Even 25 years ago, when T-1 was introduced, designers recognized the possibility of compressing voice. They simply gave less attention to the very loudest levels. That is, by concentrating the digital measurement steps in the low and normal volume range, they reduced the number of steps needed for toll quality to 256 (an 8-bit binary word). In effect, the quantizing noise was kept very small at low volume levels, but allowed to increase with loudness. The effect is masked by other distortions created by the microphone, receiver, and lines when the volume is high. For simplicity, the first analog to digital conversion is linear, into a binary number with 12, 14, 16, or more bits. Then the processor converts that large binary number to an 8-bit number by using a conversion table.

To concentrate the measuring at the low end of a range produces a highly non-linear ruler To measure a fence with it, some graduations might be 1 mm apart; others, as much as 1 foot apart. Voice engineers designed a non- linear voice ruler with the fineness of an adequate linear rule (16-bits) near zero, and wider spacing at louder levels. This technique needs only 8 bits to measure pulse heights over the full volume range of a voice. In other words, a non-linear voice encoder saves at least 33% of the digital bandwidth.
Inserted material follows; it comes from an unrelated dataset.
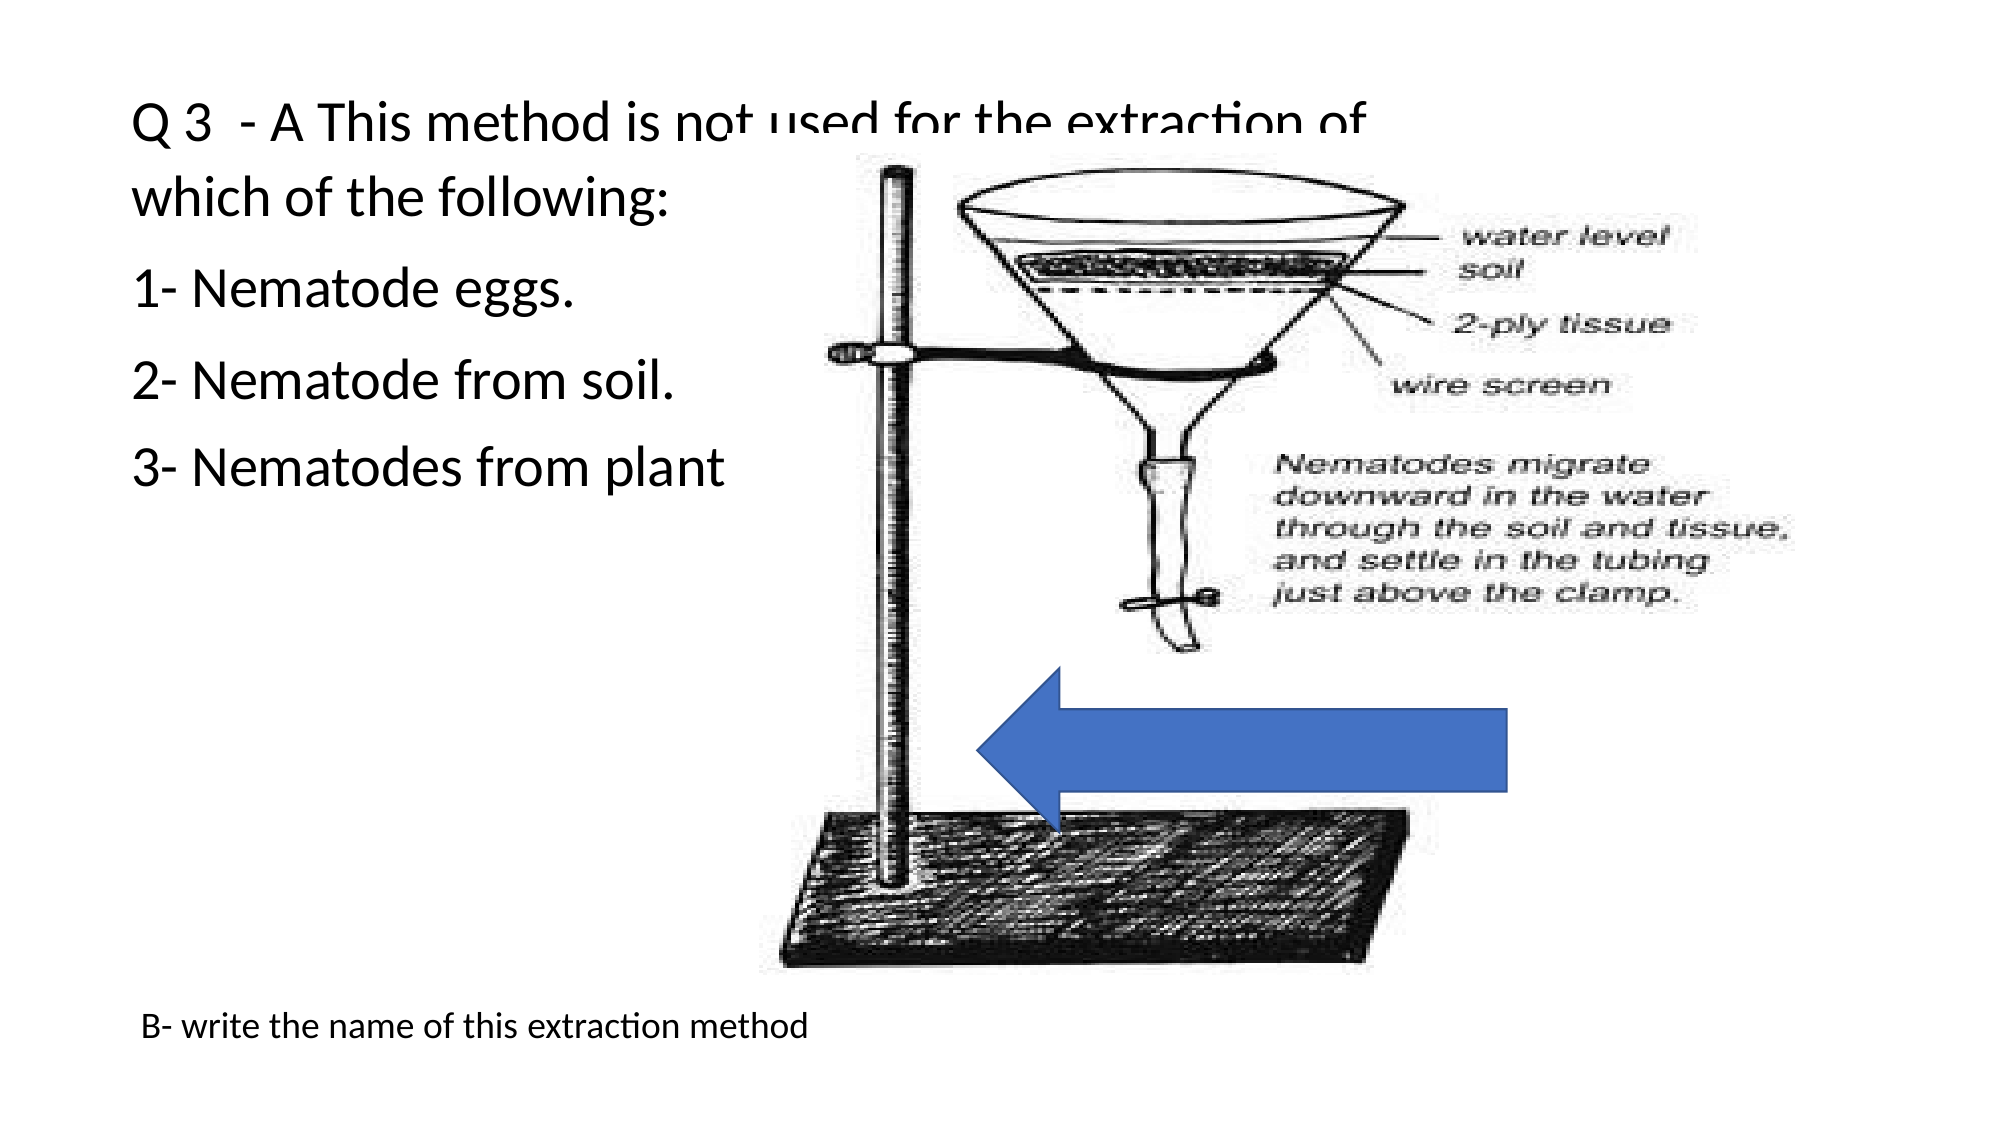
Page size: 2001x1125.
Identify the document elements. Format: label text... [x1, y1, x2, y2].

The original signal is compressed for transmission, then expanded at the receiving end to the full 14- or 16-bit range. The two-phase process is known as companding. Thus PCM, today’s standard, is itself a form of voice compression. The specific form of non-linearity is the ‘mu-law’ algorithm in North America and Japan (T-1 regions), ‘A-law’ in the rest of the world (where E-1 is used). Differences arise in how the linear ruler is segmented to correspond to the nonlinear ruler (which ranges of 16-bit numbers map to which 8-bit numbers). The two tables are only slightly different. Most central office switches convert between the two companding laws. But if a switch neglects to perform the conversion, voice transmission still takes place in an understandable way—you might not even notice if speaking with a stranger.